31

103 51 0
                                    

Bende onun gibi hafif kambur oturarak ellerime -yere- baktım. O da tekrar aynı şekil oturdu. İki dakika böyle durmamızdan sonra kolunu açıp başımı göğsüne koymamı sağladı. İşte o zaman kendimi bıraktım ve ağlamaya başladım. Ben ağladım , o saçlarımı okşadı.

-

Akın uyuduktan sonra üzerini örttüm ve alnına bir öpücük kondurdum. Komidinin çekmecesini açıp toz pembe saatimi taktım. Saat ondu. Terliklerimi giydikten sonra odamdan çıkıp alt kata indim. Salon her zamanki gibi sessizdi. Ofisin ışığı yanıyordu. İçeri girip kapıyı kapattım. Sonra tekli koltuk yerine uzun koltuğa gidip uzandım. Kafasını kağıtlardan kaldırmamıştı. Onunla hem bu olayları hem de hastalığını artık konuşmam gerekiyordu. Uzandığım yerden tavana bakmayı sürdürürken konuştu.

''Zayıfsın.''

''Ne demek şimdi bu?'' dedim tavana bakmaya devam ederken.
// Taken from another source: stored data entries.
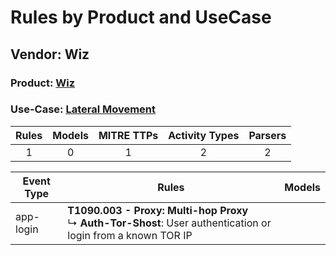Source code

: Rules by Product and UseCase
============================
Vendor: Wiz
-----------
### Product: [Wiz](../ds_wiz_wiz.md)
### Use-Case: [Lateral Movement](../../../../UseCases/uc_lateral_movement.md)

| Rules | Models | MITRE TTPs | Activity Types | Parsers |
|:-----:|:------:|:----------:|:--------------:|:-------:|
|   1   |   0    |     1      |       2        |    2    |

| Event Type | Rules    | Models |
| ---------- | ---- | ------ |
| app-login  | <b>T1090.003 - Proxy: Multi-hop Proxy</b><br> ↳ <b>Auth-Tor-Shost</b>: User authentication or login from a known TOR IP |        |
''Ben kızımı böyle yetiştirmedim.''

''Kaçırılmamdan bahsediyorsan eğer..-'' Sözümü kesti.

''Serdar'ın mekanında ilk kurşunu kim sıktı? Kim Serdar'ın peşinden çatıya çıktı?''

Sustum. Demek istediğini anlıyordum.

''En son ne zaman ağladın Bela? Çünkü annenin ölümünde bir tek gözyaşı döktüğünü hatırlamıyorum..''

''Annemin ölümünü ne diye bu işe karıştırıyorsun?''

''Eve geldiğinde baygındın. Ama ne açlıktan bayılmıştın ne de vücudundaki darbelerden. Zaten sana dokunmadılar bile değil mi? Bir tokat bile yemedin o cehennemde. Sen o aptal adam için ağlarken bayıldın. Üzüntüden. Ne zaman bu kadar yumuşadın? Tanımadığın bir adam için üzüntüden bayılırken mi? Yoksa o salak sevgilin geri geldiği günden beri mi??''

Şimdi ayağa kalkmış tüm ciddiyetiyle bana bakıyordu. Bende ayağa kalkıp aynı ciddiyetle ona baktım.

''O salak dediğin adam senin yeğenin? Ayrıca ben yumuşamadım.'' Derken sesimin titrediğini fark ettim. Haklı çıkmanın verdiği gülüşle tekrar koltuğuna oturup gözlüğünü taktı. Ben ne olduğunu henüz anlamamışken onun haklı olmasını kendime yediremiyordum. Duygularımı kontrol edemiyordum.

''Artık eskisi kadar katı olmak zorunda değilim. İşler düzeldi. Ben artık bir piyon değilim. Beni kolayca öne atacağın savaşlar yok artık.''

Tekrar gözlüğünü çıkartıp bu sefer ayağa kalkmadan bana baktı.

''Kendini gerçekten piyon olarak mı görüyorsun? Sana toparlanman için süre tanıyacağım. Bu şekilde o tahtada hangi taş olduğunu hatırlarsın. Ha karşı çıkmanın sana getireceği sonuçları da söyleyeyim. Ya kendine gelirsin ya da o çok sevdiğin sevgilini Irak'a geri gönderirim. Bu sayede de oğlumdan ve gelinimden ayrı kalmış olmam. Bire karşı iki. Çok kârlı ama değil mi? Bende öyle düşünmüştüm. Bugüne kadar seninle çok yol kat ettik Bela. Ama eğer şimdi her şeyi bozmaksa niyetin tek kurşunuma bakar. Ben kimse için üzülmem. Gitmesi gereken gider. Şimdi lütfen beni yalnız bırak. Senin aksine ben işimin başındayım.''

O son bakışının sertliğiyle odadan çıkmam bir oldu. Ne demek istiyordu? Beni Akın'la mı tehdit ediyordu? Yoksa o kurşun tehditi bana mıydı? Beni neyle tehdit ettiğini düşüne düşüne odama çıktım. Akın'ın yatağımda uyuyakaldığını bile unutmuştum. Terliklerimi çıkartıp yanına kıvrıldım. Düşüncelerim kafamı yiyip bitirirken uykuya sığındım.